Turquie : le drone, nouvel outil d’influence d’Ankara
Après son utilisation dans le Haut Karabakh et en Ukraine, le TB2 Bayraktar est devenu le produit phare de l’industrie de défense turque. Une étude de l’Ifri révélée en exclusivité par La Croix explique comment la Turquie utilise le drone au service d’une stratégie d’influence en Afrique, en Asie centrale, au Moyen-Orient et en Europe.
C’était il y a une semaine dans le port d’Istanbul. En pleine campagne électorale pour sa réélection, le président turc Recep Tayyip Erdogan lançait, lundi 10 avril, en grande pompe, le TCG Anadolu, un bâtiment de la marine turque long de 231 mètres et large de 32 mètres, spécialement conçu pour faire décoller et atterrir les drones de combat turcs. « Ce navire renforcera notre position de leader dans la région et aux quatre coins du monde si nécessaire », a affirmé le chef de l’État. Une nouvelle illustration de sa diplomatie du drone, censée conduire vers l’avènement d’un « siècle de la Turquie ».
Dans une étude très fouillée, révélée en exclusivité par La Croix, Léo Péria-Peigné, chercheur au Centre des études de sécurité de l’Institut français des relations internationales (Ifri), explique comment le drone TB2 Bayraktar, devenu célèbre après son utilisation dans les conflits en Libye, dans le Haut-Karabagh et en Ukraine, s’inscrit dans une double stratégie industrielle et diplomatique de la Turquie.
50 ans d’autonomisation industrielle
Contrairement aux industries de défense des pays occidentaux, la base industrielle et technologique de défense (BITD) turque a su développer simultanément avions et drones. Produit par l’entreprise Baykar Makina, sous la houlette de Selçuk Bayraktar, le très charismatique gendre du président Erdogan, le TB2 a déjà une version renforcée et aéronavale, le TB3. Avec le Kizilelma, premier drone de combat à réaction aux formes furtives développé par la Turquie, ces deux fleurons de l’écosystème turc équiperont le TCG Anadolu, à côté de l’avion de combat léger Hürjet.
Autre projet stratégique, le futur avion de combat TF-X passe ses premiers tests. « Les succès de l’industrie de défense turque résultent d’une politique d’autonomisation des approvisionnements militaires engagée depuis cinquante ans à la suite de l’embargo sur les armes imposé à la Turquie par les États-Unis pendant trois ans, après l’occupation du nord de Chypre en 1974, souligne Léo Péria-Peigné. Les performances du TB2 sont moyennes mais il offre un bon rapport qualité-prix. »

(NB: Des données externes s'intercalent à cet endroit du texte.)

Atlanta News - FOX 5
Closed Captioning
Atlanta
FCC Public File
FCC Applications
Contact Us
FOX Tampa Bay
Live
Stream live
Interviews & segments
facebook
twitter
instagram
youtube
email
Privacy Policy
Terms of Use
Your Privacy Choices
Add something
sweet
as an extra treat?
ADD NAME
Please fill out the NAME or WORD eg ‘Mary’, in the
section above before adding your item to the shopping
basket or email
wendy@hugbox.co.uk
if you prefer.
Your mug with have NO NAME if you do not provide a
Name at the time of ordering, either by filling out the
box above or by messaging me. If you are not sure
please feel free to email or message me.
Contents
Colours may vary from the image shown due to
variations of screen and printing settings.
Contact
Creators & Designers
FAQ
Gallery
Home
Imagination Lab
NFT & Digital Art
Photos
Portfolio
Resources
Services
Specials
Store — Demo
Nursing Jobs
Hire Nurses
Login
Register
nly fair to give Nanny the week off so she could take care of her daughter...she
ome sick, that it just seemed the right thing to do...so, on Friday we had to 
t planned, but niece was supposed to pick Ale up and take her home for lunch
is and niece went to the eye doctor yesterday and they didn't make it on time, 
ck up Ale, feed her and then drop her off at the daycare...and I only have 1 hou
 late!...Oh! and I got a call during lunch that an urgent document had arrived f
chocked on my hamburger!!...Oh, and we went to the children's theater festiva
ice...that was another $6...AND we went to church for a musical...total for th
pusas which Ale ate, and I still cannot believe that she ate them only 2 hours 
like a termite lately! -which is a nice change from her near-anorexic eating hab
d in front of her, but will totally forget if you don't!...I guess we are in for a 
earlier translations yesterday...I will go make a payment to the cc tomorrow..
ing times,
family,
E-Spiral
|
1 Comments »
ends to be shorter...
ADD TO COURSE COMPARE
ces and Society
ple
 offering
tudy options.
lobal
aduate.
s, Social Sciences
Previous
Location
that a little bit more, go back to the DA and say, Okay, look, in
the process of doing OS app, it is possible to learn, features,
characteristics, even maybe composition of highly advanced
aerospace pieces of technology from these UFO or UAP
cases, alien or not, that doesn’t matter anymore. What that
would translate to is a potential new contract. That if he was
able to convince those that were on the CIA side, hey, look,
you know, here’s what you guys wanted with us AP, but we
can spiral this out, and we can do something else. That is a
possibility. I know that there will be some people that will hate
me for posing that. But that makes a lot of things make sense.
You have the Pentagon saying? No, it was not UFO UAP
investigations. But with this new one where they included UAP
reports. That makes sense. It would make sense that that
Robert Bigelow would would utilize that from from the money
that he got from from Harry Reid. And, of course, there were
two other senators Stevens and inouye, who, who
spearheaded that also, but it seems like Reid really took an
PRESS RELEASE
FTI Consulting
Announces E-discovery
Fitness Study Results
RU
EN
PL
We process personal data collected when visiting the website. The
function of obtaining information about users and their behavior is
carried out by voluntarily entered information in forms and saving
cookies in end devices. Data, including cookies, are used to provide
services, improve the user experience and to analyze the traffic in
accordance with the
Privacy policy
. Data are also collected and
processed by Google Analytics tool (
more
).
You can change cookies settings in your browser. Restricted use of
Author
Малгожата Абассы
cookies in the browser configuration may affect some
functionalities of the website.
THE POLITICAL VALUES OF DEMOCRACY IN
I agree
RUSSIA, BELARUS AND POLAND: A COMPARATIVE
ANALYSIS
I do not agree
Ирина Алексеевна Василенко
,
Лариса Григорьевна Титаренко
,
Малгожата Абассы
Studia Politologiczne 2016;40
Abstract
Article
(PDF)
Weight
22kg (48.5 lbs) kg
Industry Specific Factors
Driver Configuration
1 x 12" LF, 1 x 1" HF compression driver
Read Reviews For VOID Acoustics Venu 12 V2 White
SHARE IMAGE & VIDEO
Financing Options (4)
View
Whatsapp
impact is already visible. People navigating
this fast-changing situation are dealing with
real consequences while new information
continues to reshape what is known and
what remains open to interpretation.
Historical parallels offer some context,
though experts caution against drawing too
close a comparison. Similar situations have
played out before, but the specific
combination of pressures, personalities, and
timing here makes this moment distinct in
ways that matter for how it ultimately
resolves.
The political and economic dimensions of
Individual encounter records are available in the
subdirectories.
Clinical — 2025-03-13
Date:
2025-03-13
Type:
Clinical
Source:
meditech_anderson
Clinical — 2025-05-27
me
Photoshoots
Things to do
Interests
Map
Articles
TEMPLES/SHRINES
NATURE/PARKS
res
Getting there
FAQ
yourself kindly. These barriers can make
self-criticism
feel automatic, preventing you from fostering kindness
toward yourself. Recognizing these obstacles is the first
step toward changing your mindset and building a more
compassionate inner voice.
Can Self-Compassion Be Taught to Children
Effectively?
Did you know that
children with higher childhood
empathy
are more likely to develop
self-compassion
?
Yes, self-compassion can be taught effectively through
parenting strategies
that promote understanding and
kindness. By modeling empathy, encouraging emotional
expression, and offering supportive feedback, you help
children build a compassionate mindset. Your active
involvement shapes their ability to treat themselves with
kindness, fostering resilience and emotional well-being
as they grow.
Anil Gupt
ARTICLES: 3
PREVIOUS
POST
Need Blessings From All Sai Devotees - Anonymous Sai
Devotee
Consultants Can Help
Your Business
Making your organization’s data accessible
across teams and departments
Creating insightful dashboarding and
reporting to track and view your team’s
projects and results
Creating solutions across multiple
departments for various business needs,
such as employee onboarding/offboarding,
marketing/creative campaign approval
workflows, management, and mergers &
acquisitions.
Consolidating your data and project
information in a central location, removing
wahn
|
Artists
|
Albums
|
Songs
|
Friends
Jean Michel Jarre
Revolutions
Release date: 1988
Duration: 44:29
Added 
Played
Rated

Profiter du désengagement russe
Véritable porte-drapeau diplomatique d’Ankara, le drone Bayraktar devient un outil d’influence en Afrique et en Asie centrale. Après le Maroc, l’Éthiopie et le Niger, le Togo s’en est doté pour surveiller ses frontières. En Asie centrale, la Turquie profite du désengagement de la Russie. L’Azerbaïdjan, le Kirghizstan, le Turkménistan et le Kazakhstan ont acheté des drones turcs.
« La stratégie d’exportation militaire turque bénéficie d’une image de "troisième voie", ajoute le chercheur. Elle est moins contraignante politiquement que les systèmes occidentaux. Acheter turc est aussi plus neutre qu’acheter russe, chinois ou iranien, tout en garantissant un niveau de qualité satisfaisant. ».
Au Moyen-Orient et en Europe, le drone sert de facilitateur pour réparer des relations ou les fluidifier. L’achat de 120 TB2 par les Émirats arabes unis en septembre 2022 a scellé la réconciliation entre Ankara et Abu Dhabi. En 2021, la Turquie a repris pied en Europe en vendant 24 TB2 à la Pologne. La Finlande, un temps bloquée dans son entrée dans l’Otan par la Turquie, a laissé entendre qu’elle pourrait, elle aussi, lui acheter des drones.
Ankara fournit aussi des drones à l’Ukraine tout en refusant d’appliquer des sanctions contre Moscou et continuant à importer des hydrocarbures de la Russie et à y exporter quantité de produits. Un équilibrisme qui lui permet de jouer les intermédiaires entre les deux belligérants.